### Instructions to follow
Please copy the data exactly as it stands, minus the images.

### Data records
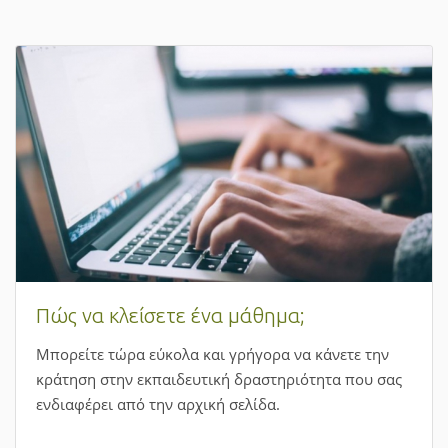
Πώς να κλείσετε ένα μάθημα;
Μπορείτε τώρα εύκολα και γρήγορα να κάνετε την
κράτηση στην εκπαιδευτική δραστηριότητα που σας
ενδιαφέρει από την αρχική σελίδα.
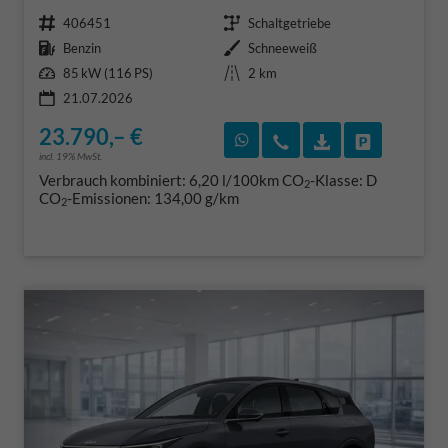
Fahrzeugnr.
Getriebe
406451
Schaltgetriebe
Kraftstoff
Außenfarbe
Benzin
Schneeweiß
Leistung
Kilometerstand
85 kW (116 PS)
2 km
21.07.2026
23.790,– €
Rückruf vereinbaren
Wir rufen Sie an
Fahrzeugexposé
Fahrzeug 
incl. 19% MwSt.
Verbrauch kombiniert:
6,20 l/100km
CO
-Klasse:
D
2
CO
-Emissionen:
134,00 g/km
2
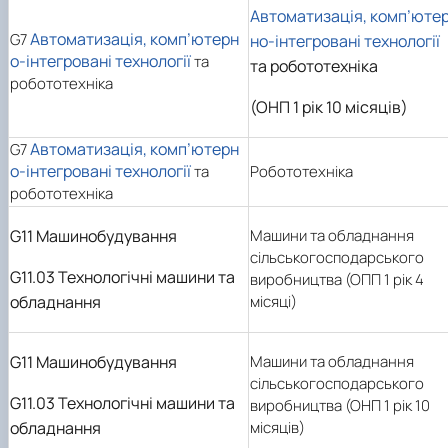
Автоматизація, комп’юте
Автоматизація, комп’ютерн
G7
но-інтегровані технології
о-інтегровані технології
та
та робототехніка
робототехніка
(ОНП 1 рік 10 місяців)
Автоматизація, комп’ютерн
G7
о-інтегровані технології
та
Робототехніка
робототехніка
G11 Машинобудування
Машини та обладнання
сільськогосподарського
G11.03 Технологічні машини та
виробництва (ОПП 1 рік 4
обладнання
місяці)
G11 Машинобудування
Машини та обладнання
сільськогосподарського
G11.03 Технологічні машини та
виробництва (ОНП 1 рік 10
обладнання
місяців)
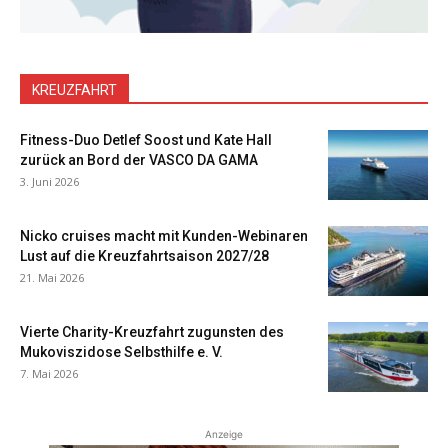
KREUZFAHRT
Fitness-Duo Detlef Soost und Kate Hall
zurück an Bord der VASCO DA GAMA
3. Juni 2026
Nicko cruises macht mit Kunden-Webinaren
Lust auf die Kreuzfahrtsaison 2027/28
21. Mai 2026
Vierte Charity-Kreuzfahrt zugunsten des
Mukoviszidose Selbsthilfe e. V.
7. Mai 2026
Anzeige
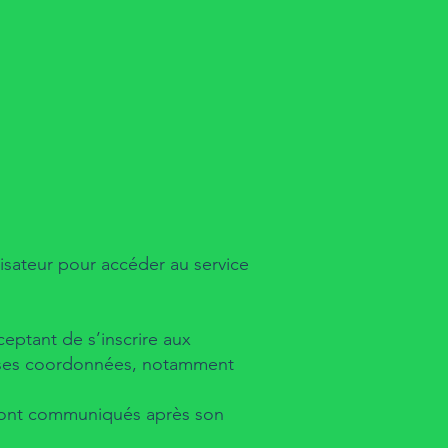
ilisateur pour accéder au service
ceptant de s’inscrire aux
 et ses coordonnées, notamment
 seront communiqués après son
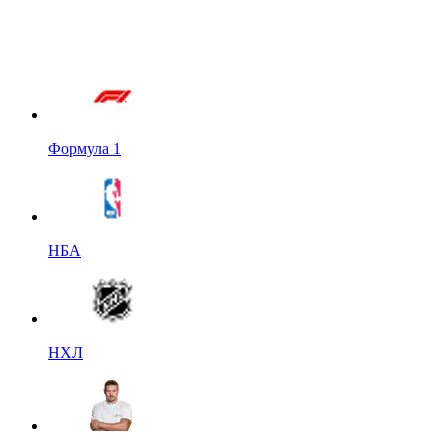
Формула 1
НБА
НХЛ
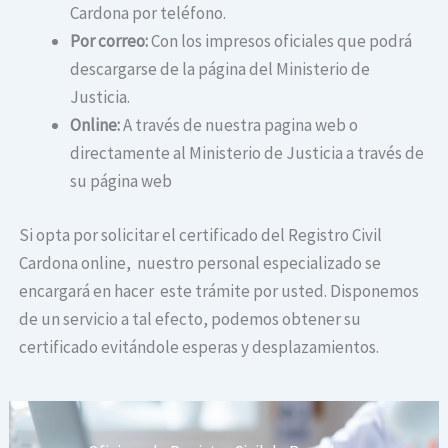
Cardona por teléfono.
Por correo:
Con los impresos oficiales que podrá
descargarse de la página del Ministerio de
Justicia.
Online:
A través de nuestra pagina web o
directamente al Ministerio de Justicia a través de
su página web
Si opta por solicitar el certificado del Registro Civil
Cardona online, nuestro personal especializado se
encargará en hacer este trámite por usted. Disponemos
de un servicio a tal efecto, podemos obtener su
certificado evitándole esperas y desplazamientos.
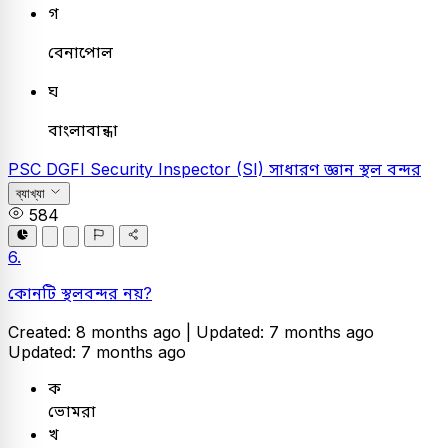
গ
বেনাপোল
ঘ
বাংলাবান্ধা
PSC
DGFI Security Inspector (SI)
সাধারণ জ্ঞান
স্থল বন্দর
ব্যাখ্যা
584
6.
কোনটি স্থলবন্দর নয়?
Created: 8 months ago |
Updated: 7 months ago
Updated: 7 months ago
ক
ভোমরা
খ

### Output of the exercise
Πώς να κλείσετε ένα μάθημα;
Μπορείτε τώρα εύκολα και γρήγορα να κάνετε την
κράτηση στην εκπαιδευτική δραστηριότητα που σας
ενδιαφέρει από την αρχική σελίδα.
Fahrzeugnr.
Getriebe
406451
Schaltgetriebe
Kraftstoff
Außenfarbe
Benzin
Schneeweiß
Leistung
Kilometerstand
85 kW (116 PS)
2 km
21.07.2026
23.790,– €
Rückruf vereinbaren
Wir rufen Sie an
Fahrzeugexposé
Fahrzeug 
incl. 19% MwSt.
Verbrauch kombiniert:
6,20 l/100km
CO
-Klasse:
D
2
CO
-Emissionen:
134,00 g/km
2
Автоматизація, комп’юте
Автоматизація, комп’ютерн
G7
но-інтегровані технології
о-інтегровані технології
та
та робототехніка
робототехніка
(ОНП 1 рік 10 місяців)
Автоматизація, комп’ютерн
G7
о-інтегровані технології
та
Робототехніка
робототехніка
G11 Машинобудування
Машини та обладнання
сільськогосподарського
G11.03 Технологічні машини та
виробництва (ОПП 1 рік 4
обладнання
місяці)
G11 Машинобудування
Машини та обладнання
сільськогосподарського
G11.03 Технологічні машини та
виробництва (ОНП 1 рік 10
обладнання
місяців)
KREUZFAHRT
Fitness-Duo Detlef Soost und Kate Hall
zurück an Bord der VASCO DA GAMA
3. Juni 2026
Nicko cruises macht mit Kunden-Webinaren
Lust auf die Kreuzfahrtsaison 2027/28
21. Mai 2026
Vierte Charity-Kreuzfahrt zugunsten des
Mukoviszidose Selbsthilfe e. V.
7. Mai 2026
Anzeige
ilisateur pour accéder au service
ceptant de s’inscrire aux
 et ses coordonnées, notamment
 seront communiqués après son
Формула 1
НБА
НХЛ
Cardona por teléfono.
Por correo:
Con los impresos oficiales que podrá
descargarse de la página del Ministerio de
Justicia.
Online:
A través de nuestra pagina web o
directamente al Ministerio de Justicia a través de
su página web
Si opta por solicitar el certificado del Registro Civil
Cardona online, nuestro personal especializado se
encargará en hacer este trámite por usted. Disponemos
de un servicio a tal efecto, podemos obtener su
certificado evitándole esperas y desplazamientos.
গ
বেনাপোল
ঘ
বাংলাবান্ধা
PSC
DGFI Security Inspector (SI)
সাধারণ জ্ঞান
স্থল বন্দর
ব্যাখ্যা
584
6.
কোনটি স্থলবন্দর নয়?
Created: 8 months ago |
Updated: 7 months ago
Updated: 7 months ago
ক
ভোমরা
খ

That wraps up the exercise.